#07 転生って誰がやってるの?神様?

可愛美麗●ライブ


「こんばんは~。ニュースピリチュアル所属。可愛美麗です」


 『こんばんは』

 『こんばん~』

 『ニュースピリチュアル可愛い担当の美麗さん』

 『今日も違う服着てる』

 『似合ってます』

 『可愛い』


「どうもありがとう」


 『クローゼット部屋から配信したらいいのに』

 『瞬間着せ替え配信』

 『草』


「それ良いですね。やってみますね」


 画面から美麗が消える。


 『やるのか』

 『マジか』


 1分ほどで、着替えた美麗が現れる。


「着替えました。どうですか?」


 『ホントにできるのか』

 『ホントにできて草』

 『アバター何種類持ってるんだよ』




 一方。


さくまどろっぷ●ライブ


「こんばんは。ニュースピリチュアル所属。さくまどろっぷです」


 『はじまった』

 『こばわ』

 『こんばんロリ』


「四人そろったので、麻雀をやりたいんだけど、春花ちゃんと美麗ちゃんはルールを知らないので、教えて、麻雀沼に沈めようと思うの」


 『いいですね』

 『やっぱネトゲでやるの』


「実際に会えるんだから、本物の牌と卓で打つのよ。点棒とサイコロも用意してね」


 『それは本格的』

 『チョコレートも用意しないとな』


「もちろん、チョコレートを忘れちゃったら、麻雀にならないでしょう」


 『草』

 『女子二人が裸にされてしまう』


「脱衣は興味ないわね。そもそもたこさん、服着てないでしょ」


 『確かに』

 『草』




 一方。


「ニュースピリチュアル所属。たこさんウィンナーだ」


 『乙たこ』

 『乙~』

 『乙たこ~』


「この、ニュースピリチュアル所属っていうのを、毎回言わんといかんのだが、言いにくい」


 『たしかに』


「箱で推してもらうから、毎回、必ず言えと」


 『事務所に所属しているVTuberはだいたい言ってる』


「そうなの? じゃあがんばるか」


 『がんばれ』




 三人の配信を見た春花は、みんなが協力的に、箱推しに協力してくれていて、胸をなでおろした。次は、メンバーを増やすこと。とはいえ、積極的に転生を勧めるわけにもいかない。難しい。でも、めげない。いつか、あたし達が生きている事を、家族に、友達に、知らしめる為に。

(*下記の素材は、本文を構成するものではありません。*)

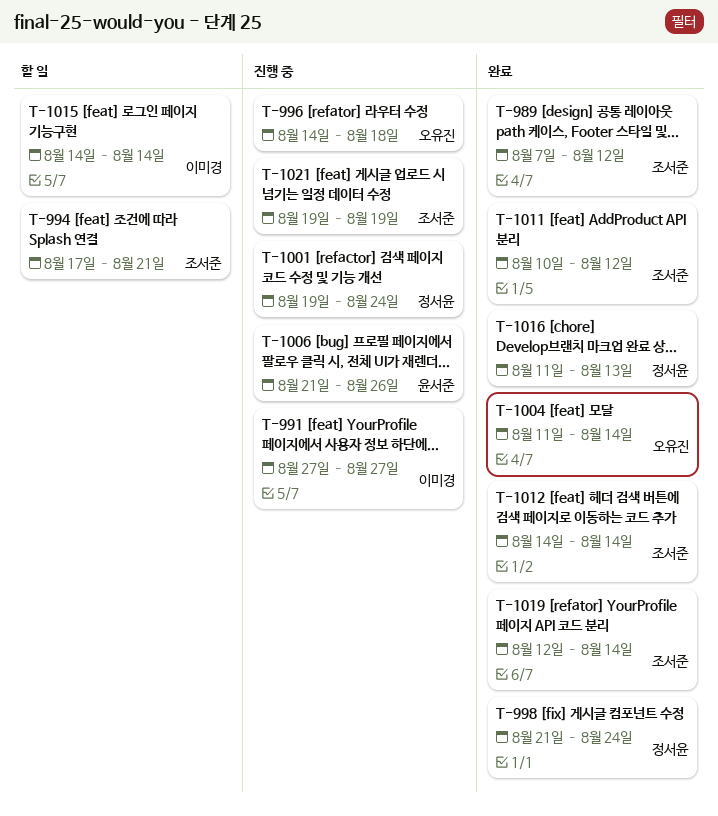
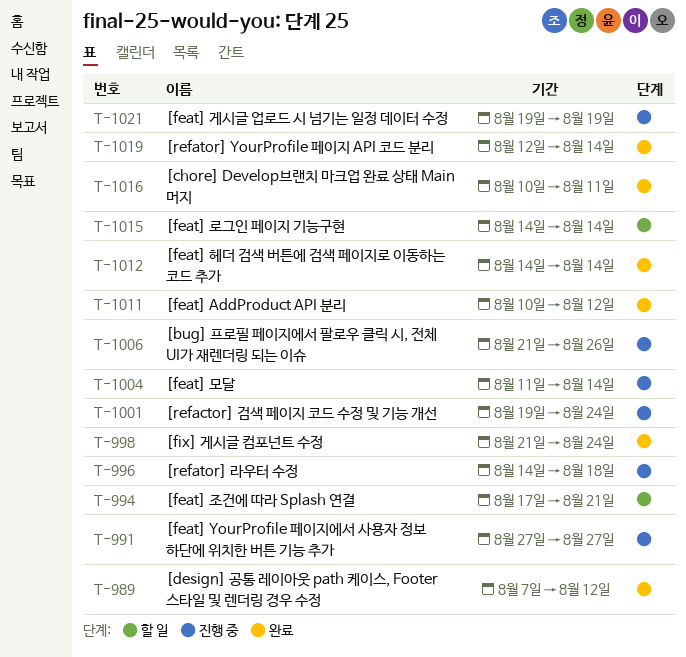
T-1004, status: 완료 -> 진행 중
T-1016, start: Aug 11 -> Aug 10
T-1016, due: Aug 13 -> Aug 11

 配信をしながら、冬コミのネタを考えていた。こればかりは、職業病だ。発表することはできない。するとしても、春花夏海秋月冬雪として。ダメ元で申請してみるか。


 せっかくVTuberに転生したんだから、それをネタにしたいな。とはいえ男性VTuberは少ない。つーか、ニュースピリチュアルの男はタコさんウインナーだけ。今までどおり、アニメの好きなカップリングで描くかなぁ。




 突然、空間にモニターが映った。


 『 先ほど、7歳の女の子がこの世界に転生しました

  年齢のせいなのか、死んだこと、転生したこと、VTuberのことなど

  理解できないようです 』




 ヴォン!




 そこには、小さな身体にランドセルを背負い、長い黒髪に黄色い通学帽を被っている女の子がひとり、体育座りしている。


「こんにちは」


 返事がない。

「こんにちは」




 春花は、じっと、その子を観察した。


 七歳にしては手足が細すぎる。ヨレヨレの服。手、足、顔に痣、髪はパサパサ、口元は切れて血が出た痕がある。虐待…。

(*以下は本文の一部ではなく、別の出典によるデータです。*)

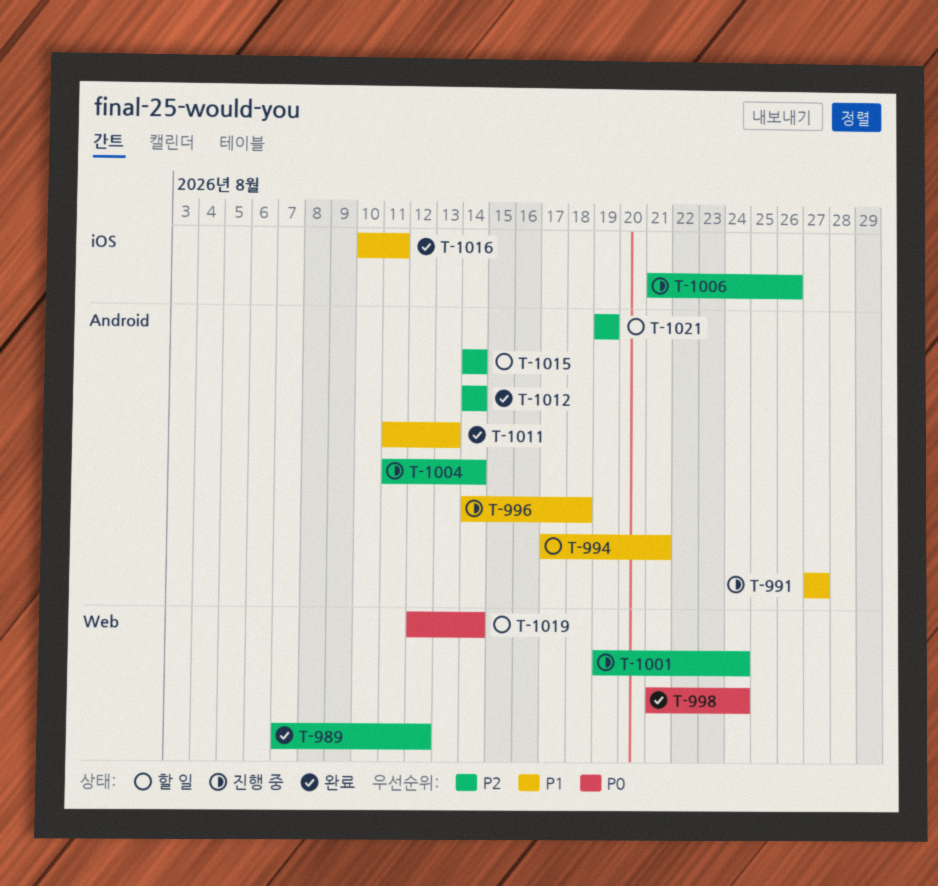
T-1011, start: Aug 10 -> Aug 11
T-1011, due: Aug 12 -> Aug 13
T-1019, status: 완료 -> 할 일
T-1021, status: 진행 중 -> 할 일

「A or Bの選択は、いつまでにしなきゃダメなの?」


 『 24時間以内にお願いします 』


「24時間を過ぎても選択できなかったら?」


 『 アンインストールされます 』


「あたしが代わりに選択することは?」


 『 できません。本人の意思による判断が必要です 』




 この子が、この世界で、生きて行くか、行かないか。その判断をするのは、あくまでも、彼女の意思でなくっちゃ。


 24時間以内に、元気を取り戻してもらおう。